States Begin Reacting to Health Reform’s Expansion to Medicaid
About a week ago, the Supreme Court voted to uphold the Affordable Care Act. Much attention was focused on the individual health insurance mandate, which was kept intact as a tax.
One major provision of the law was weakened, though: a set of expansions to eligibility for Medicaid, the federally-supported, state-administered health insurance program for low-income individuals and other groups. Originally, states were required to broaden eligibility for the program to include all adults with incomes up to 133% of the federal poverty level, or risk losing their federal funding for Medicaid. According to the Supreme Court, however, the federal government could not tie existing funds to the new eligibility rules – only new funds. This means, essentially, that states can choose whether or not to expand their Medicaid programs.
Between 2014 and 2016, states that do expand eligibility will receive 100% of the funding needed to do so from the federal government. Between 2017 and 2020, that percentage will slowly decrease to 90%, where it will remain for the foreseeable future.
In the week or so since the ruling, states have started to make their decisions on Medicaid expansion. According to an interactive map and commentary by Maura Calsyn and Emily Oshima of the Center for American Progress, 12 states (California, Connecticut, Hawaii, Illinois, Maryland, Massachusetts, Minnesota, New York, Oregon, Rhode Island, Vermont, and Washington) have committed to expanding eligibility and 7 states (Florida, Iowa, Kansas, Louisiana, Nebraska, South Carolina, and Wisconsin) have declined the extra funding. The remaining states and the District of Columbia have yet to decide.

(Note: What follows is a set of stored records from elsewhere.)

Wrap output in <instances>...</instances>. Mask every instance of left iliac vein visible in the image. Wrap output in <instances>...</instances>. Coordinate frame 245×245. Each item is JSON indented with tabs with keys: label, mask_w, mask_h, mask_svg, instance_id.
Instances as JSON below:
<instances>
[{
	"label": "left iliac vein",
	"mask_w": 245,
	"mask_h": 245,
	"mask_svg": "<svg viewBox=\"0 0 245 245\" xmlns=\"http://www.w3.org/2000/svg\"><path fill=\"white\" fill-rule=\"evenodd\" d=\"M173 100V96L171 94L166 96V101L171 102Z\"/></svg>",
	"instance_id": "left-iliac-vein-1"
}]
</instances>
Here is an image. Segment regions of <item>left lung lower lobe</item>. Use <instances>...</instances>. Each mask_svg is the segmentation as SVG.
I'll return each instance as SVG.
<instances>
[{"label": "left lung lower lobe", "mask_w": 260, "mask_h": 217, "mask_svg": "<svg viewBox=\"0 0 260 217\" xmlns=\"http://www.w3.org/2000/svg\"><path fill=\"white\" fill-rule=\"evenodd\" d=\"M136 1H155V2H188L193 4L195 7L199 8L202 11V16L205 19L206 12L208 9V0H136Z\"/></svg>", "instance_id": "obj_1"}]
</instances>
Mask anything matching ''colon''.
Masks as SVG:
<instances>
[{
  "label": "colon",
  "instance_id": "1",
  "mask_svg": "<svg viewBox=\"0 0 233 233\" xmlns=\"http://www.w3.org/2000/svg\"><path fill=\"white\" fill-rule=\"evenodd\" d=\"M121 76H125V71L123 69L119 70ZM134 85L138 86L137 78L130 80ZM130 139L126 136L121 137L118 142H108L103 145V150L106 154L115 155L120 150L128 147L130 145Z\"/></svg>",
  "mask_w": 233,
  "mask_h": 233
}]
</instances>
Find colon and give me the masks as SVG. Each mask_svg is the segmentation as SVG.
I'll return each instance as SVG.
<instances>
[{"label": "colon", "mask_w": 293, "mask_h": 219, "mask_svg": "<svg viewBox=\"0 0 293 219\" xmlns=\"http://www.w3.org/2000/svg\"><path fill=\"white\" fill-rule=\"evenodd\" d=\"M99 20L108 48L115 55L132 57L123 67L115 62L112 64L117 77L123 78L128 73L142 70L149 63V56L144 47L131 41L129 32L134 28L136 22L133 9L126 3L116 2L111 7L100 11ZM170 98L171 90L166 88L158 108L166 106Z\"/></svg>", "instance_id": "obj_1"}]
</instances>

Originally, when states were required to expand Medicaid eligibility, an estimated 17 million people would gain insurance coverage in the next ten years. Now, that number depends on each state’s decision on this issue.
According to an article by Phil Galewitz of Kaiser Health News, Medicaid expansion is already becoming a campaign issue in upcoming gubernatorial elections. Eleven states will be electing a governor this year, and in states where a Democrat has a chance to win, the health law and its impact on Medicaid are likely to play a role.